Sometimes it correlates, but mostly it's a matter of legacy, marketing and business decisions (that has nothing to do with dev. experience).


👤 flashgordon
I thought typescript ate dart's lunch. There was a time a typed JS alone was enough. But like most things G it felt like it evolved in isolation from what the rest of the web dev world was expecting (remember GWT?). Dart to me felt like it could have been a framework instead of a (yet another) language. As a language enthusiast I really struggled to get what Dart brought to the table.

👤 darepublic
Over ten years ago when I was in school my prof gave us a heads up that dart would be big and we should start learning it.

👤 fyzix
Google would need to make dart outside of flutter more attractive. I think making alternatives to next.js and Django would move the needle quite a bit.

$10M could pay 20 fulltime devs for 5 years to work on these projects.
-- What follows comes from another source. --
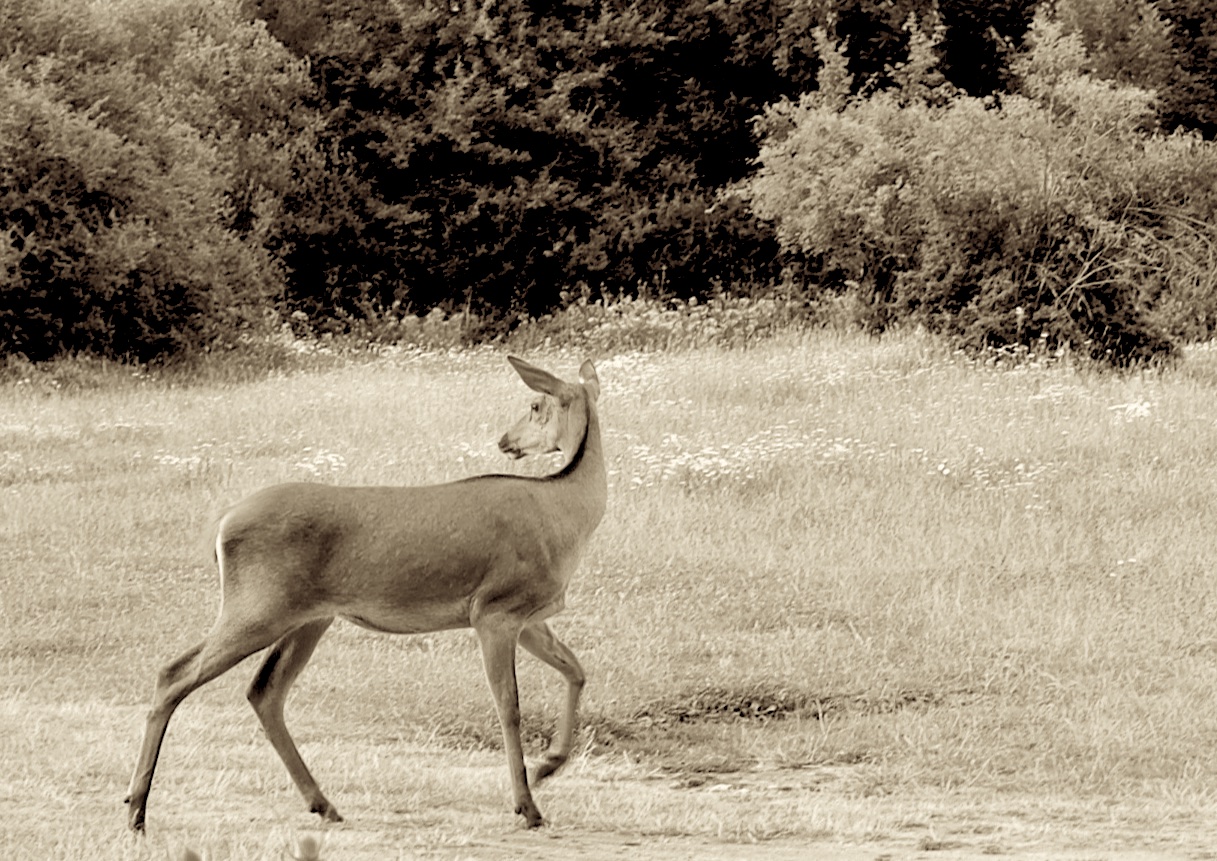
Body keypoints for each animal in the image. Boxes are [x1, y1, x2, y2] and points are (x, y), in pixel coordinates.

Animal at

This investment is miniscule compared to their profits and I think that could do it.


👤 orionblastar
It hasn't been marketed enough for the average person to know what it is.

👤 hsn915
I think people played around with flutter and what I keep hearing from people is that flutter's performance leaves much to be desired.

👤 gitgud
I wonder if there could be an opportunity for a full-stack framework like next.js but using Dart + Flutter

👤 scarface74
Because it’s built and supported by Google and it would be a dumb career move to tie your horse to anything Google creates. It will probably be abandoned.